Palazzo Donnaregina, via Settembrini, 79
April 22–September 18

Arte povera was never an art simply to look at, but to experience with every sense, and this rich Jannis Kounellis retrospective exemplifies the ways in which the Italian movement went beyond a Minimalist preoccupation with the visual apprehension of form and process. From the tannic scent of coffee meted out on a column of iron scales, to the colorful notes of a Bach sonata played live by a cellist, to the searing heat thrown by dozens of lit propane torches, Kounellis’s works perform a Brechtian assault on the senses from the first step into the galleries.

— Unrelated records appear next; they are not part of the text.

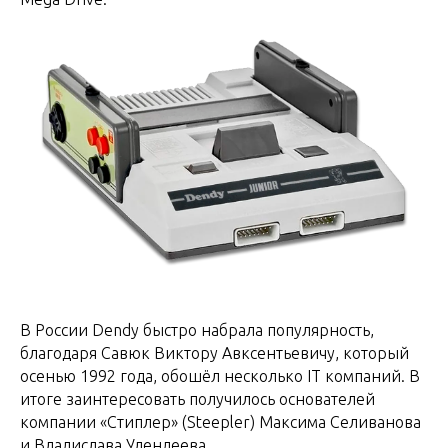
В России Dendy быстро набрала популярность,
благодаря Савюк Виктору Авксентьевичу, который
осенью 1992 года, обошёл несколько IT компаний. В
итоге заинтересовать получилось основателей
компании «Стиплер» (Steepler) Максима Селиванова
и Владислава Улендеева.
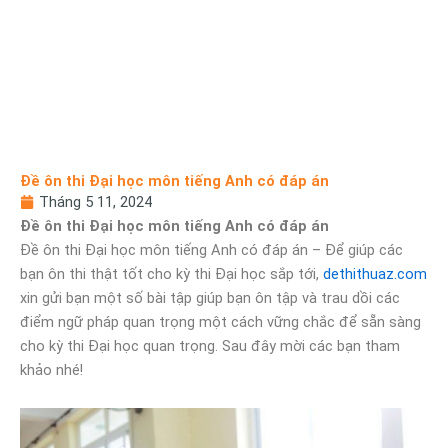
Đề ôn thi Đại học môn tiếng Anh có đáp án
Tháng 5 11, 2024
Đề ôn thi Đại học môn tiếng Anh có đáp án
Đề ôn thi Đại học môn tiếng Anh có đáp án – Để giúp các
bạn ôn thi thật tốt cho kỳ thi Đại học sắp tới,
dethithuaz.com
xin gửi bạn một số bài tập giúp bạn ôn tập và trau dồi các
điểm ngữ pháp quan trọng một cách vững chắc để sẵn sàng
cho kỳ thi Đại học quan trọng. Sau đây mời các bạn tham
khảo nhé!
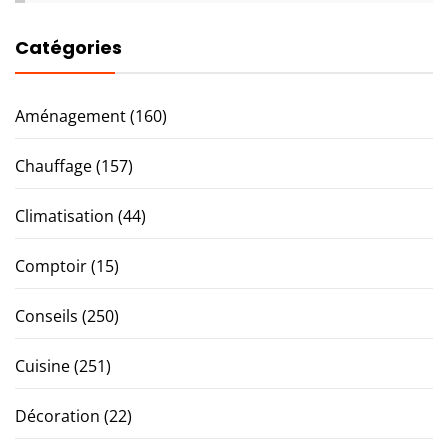
Catégories
Aménagement
(160)
Chauffage
(157)
Climatisation
(44)
Comptoir
(15)
Conseils
(250)
Cuisine
(251)
Décoration
(22)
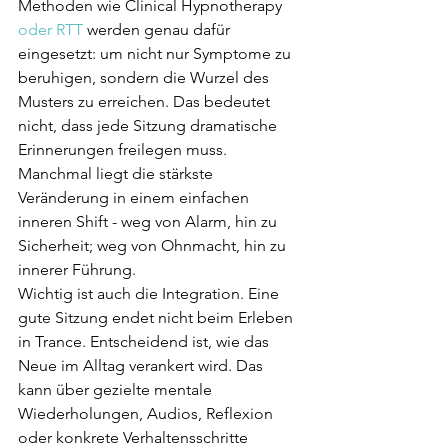
Methoden wie Clinical Hypnotherapy 
oder RTT
 werden genau dafür 
eingesetzt: um nicht nur Symptome zu 
beruhigen, sondern die Wurzel des 
Musters zu erreichen. Das bedeutet 
nicht, dass jede Sitzung dramatische 
Erinnerungen freilegen muss. 
Manchmal liegt die stärkste 
Veränderung in einem einfachen 
inneren Shift - weg von Alarm, hin zu 
Sicherheit; weg von Ohnmacht, hin zu 
innerer Führung.
Wichtig ist auch die Integration. Eine 
gute Sitzung endet nicht beim Erleben 
in Trance. Entscheidend ist, wie das 
Neue im Alltag verankert wird. Das 
kann über gezielte mentale 
Wiederholungen, Audios, Reflexion 
oder konkrete Verhaltensschritte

These works oppose the self-referentiality and gestalt of contemporary primary structures. Employing such materials as musty burlap sacks of grain, rusty bed frames, burned chunks of coal, and weathered wooden tables, Kounellis instead elicits latent memories of physical experiences—a palimpsest of times and spaces beyond the gallery. Our image of the artist has been limited in recent exhibitions due to restrictions on the inclusion of live animals and to the fire hazards posed by the propane torches. Here, however, one finds the aforementioned cellist, a live parrot (tethered to a painting), a tank of fish, and twenty individually caged sparrows. Further, Kounellis stabled twelve horses in the MADRE galleries for the opening weeks, in a restaging of his famous 1969 exhibition at L’Attico gallery in Rome. This retrospective offers a rare opportunity to fully experience the confrontation of Kounellis’s bold works as they were intended.